_WORK TASK_
Some lines below hold "down". Pick them out and copy them.

_RECORD EXCERPTS_

======

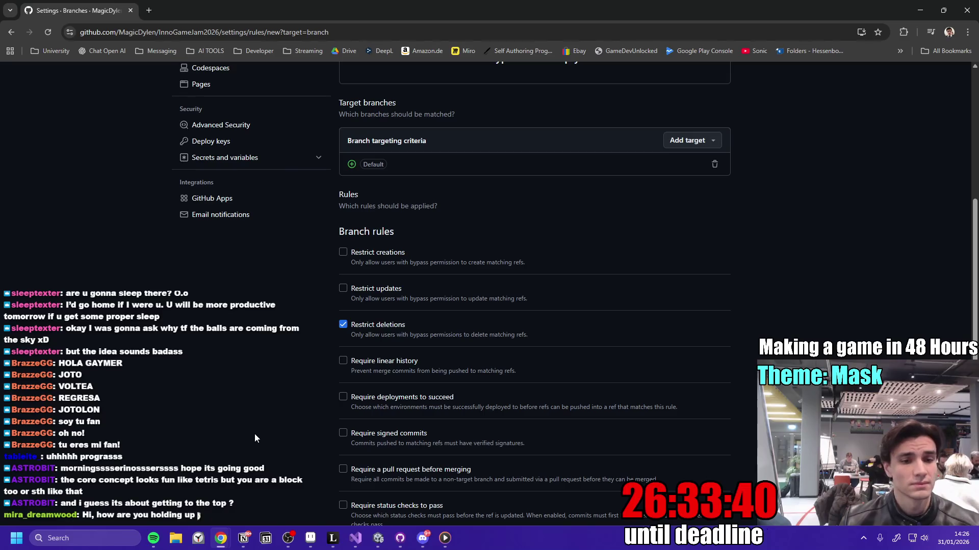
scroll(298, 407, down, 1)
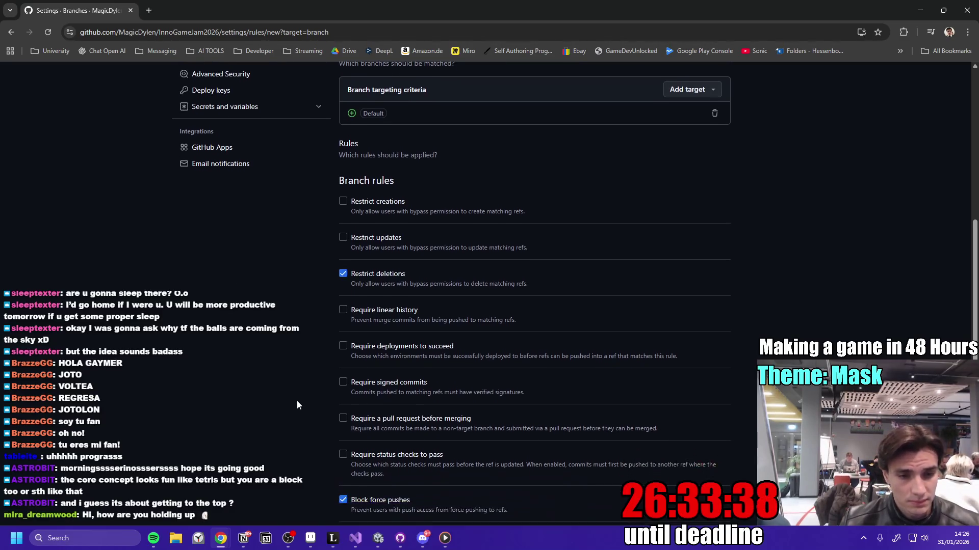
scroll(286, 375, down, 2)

======

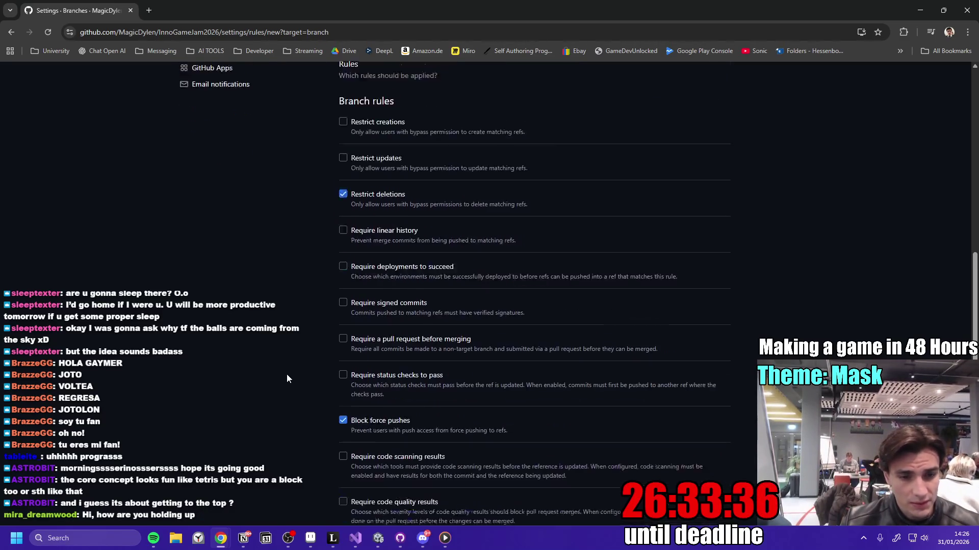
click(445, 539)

======

_EXERCISE OUTPUT_
scroll(298, 407, down, 1)
scroll(286, 375, down, 2)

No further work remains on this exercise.